The Sydney and Melbourne property markets are seeing substantial growth, but where does this leave the rest of the country?

Australia’s housing boom is often characterised by the sizeable growth in these two markets. The reality, however, is much more diverse.

Housing Industry Association senior economist Shane Garret said there tends to be a bit of a “blind spot” when it comes to the other cities.

“There seems to be a characterisation of Australian dwelling prices at the moment growing very strongly when in fact they’re growing strongly in only two of the eight capital city markets at the moment,” he said.

Outside of Sydney and Melbourne, prices have fallen in three of the capital cities with increases of less than 10% cumulatively of the remaining three over the current recovery phase.

The national median dwelling price was determined to be 5.43 times average earnings in February 2015.

Individually, Sydney was the highest (7.72) followed by Melbourne (6.60) and Perth (5.77). At the other end of the scale were Hobart (4.49), Adelaide (5.36) and Brisbane (5.45).

Garret said the national market as a whole was generally in a balanced position. 

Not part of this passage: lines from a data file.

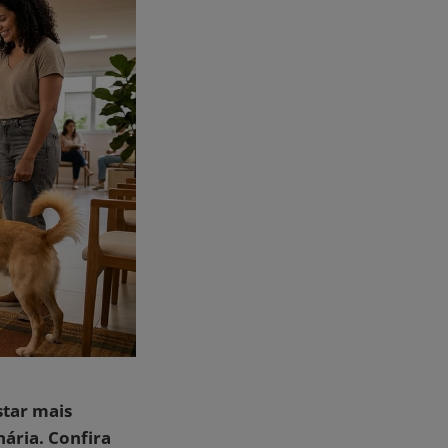
star mais
nária. Confira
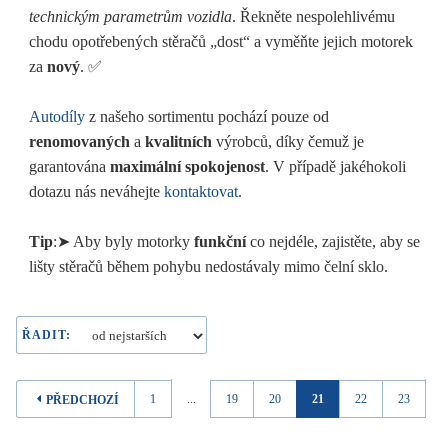
technickým parametrům vozidla
. Řekněte nespolehlivému
chodu opotřebených stěračů „dost“ a vyměňte jejich motorek
za
nový
. ✅
Autodíly
z našeho sortimentu pochází pouze od
renomovaných
a
kvalitních
výrobců, díky čemuž je
garantována
maximální spokojenost
. V případě jakéhokoli
dotazu nás neváhejte
kontaktovat
.
Tip
:➤ Aby byly motorky
funkční
co nejdéle, zajistěte, aby se
lišty stěračů během pohybu nedostávaly mimo čelní sklo.
ŘADIT:
1
...
19
20
21
22
23
..
PŘEDCHOZÍ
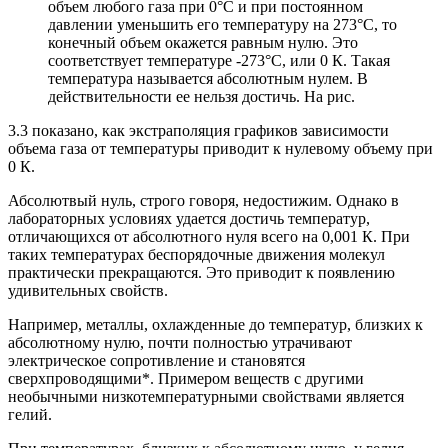
объем любого газа при 0°С и при постоянном
давлении уменьшить его температуру на 273°С, то
конечный объем окажется равным нулю. Это
соответствует температуре -273°С, или 0 К. Такая
температура называется абсолютным нулем. В
действительности ее нельзя достичь. На рис.
3.3 показано, как экстраполяция графиков зависимости
объема газа от температуры приводит к нулевому объему при
0 К.
Абсолютвый нуль, строго говоря, недостижим. Однако в
лабораторных условиях удается достичь температур,
отличающихся от абсолютного нуля всего на 0,001 К. При
таких температурах беспорядочные движения молекул
практически прекращаются. Это приводит к появлению
удивительных свойств.
Например, металлы, охлажденные до температур, близких к
абсолютному нулю, почти полностью утрачивают
электрическое сопротивление и становятся
сверхпроводящими*. Примером веществ с другими
необычными низкотемпературными свойствами является
гелий.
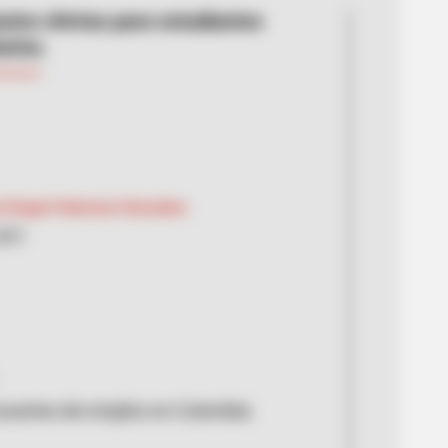
usive ofertas para estudiantes
arios.
l Ángel Valencia González
2021
acantes de empleo en Colombia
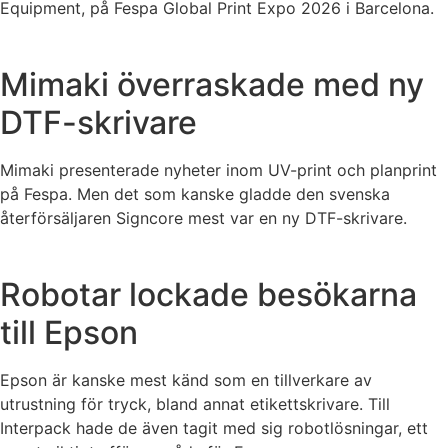
Equipment, på Fespa Global Print Expo 2026 i Barcelona.
Mimaki överraskade med ny
DTF-skrivare
Mimaki presenterade nyheter inom UV-print och planprint
på Fespa. Men det som kanske gladde den svenska
återförsäljaren Signcore mest var en ny DTF-skrivare.
Robotar lockade besökarna
till Epson
Epson är kanske mest känd som en tillverkare av
utrustning för tryck, bland annat etikettskrivare. Till
Interpack hade de även tagit med sig robotlösningar, ett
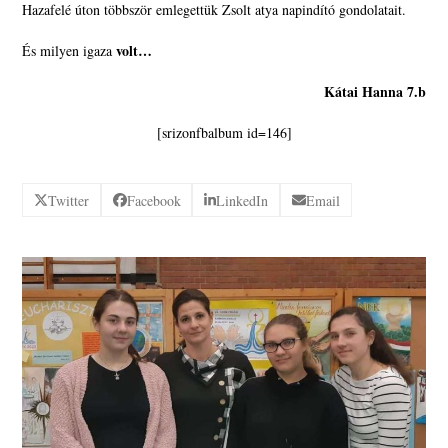
Hazafelé úton többször emlegettük Zsolt atya napindító gondolatait.
volt…
És milyen igaza
Kátai Hanna 7.b
[srizonfbalbum id=146]
Twitter
Facebook
LinkedIn
Email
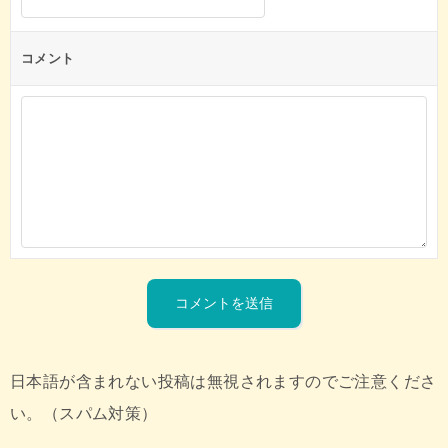
コメント
日本語が含まれない投稿は無視されますのでご注意くださ
い。（スパム対策）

“The prices are pretty much in line with fundamentals,” he said.

“The average earnings to price ratio around the country is pretty much in line with what it has been over the last decade. If you also take into account rental income relative to the size of the dwelling and also mortgage interest rates, all of those three indicators are aligned with one another.”

However, it was also fair to characterise the market as being one where growth is quite “divergent”.

“There are two cities that are growing quite solidly in terms of price and the remaining six are in various degrees of status with their respective price growth. They’re growing either very slowly or not at all,” he said.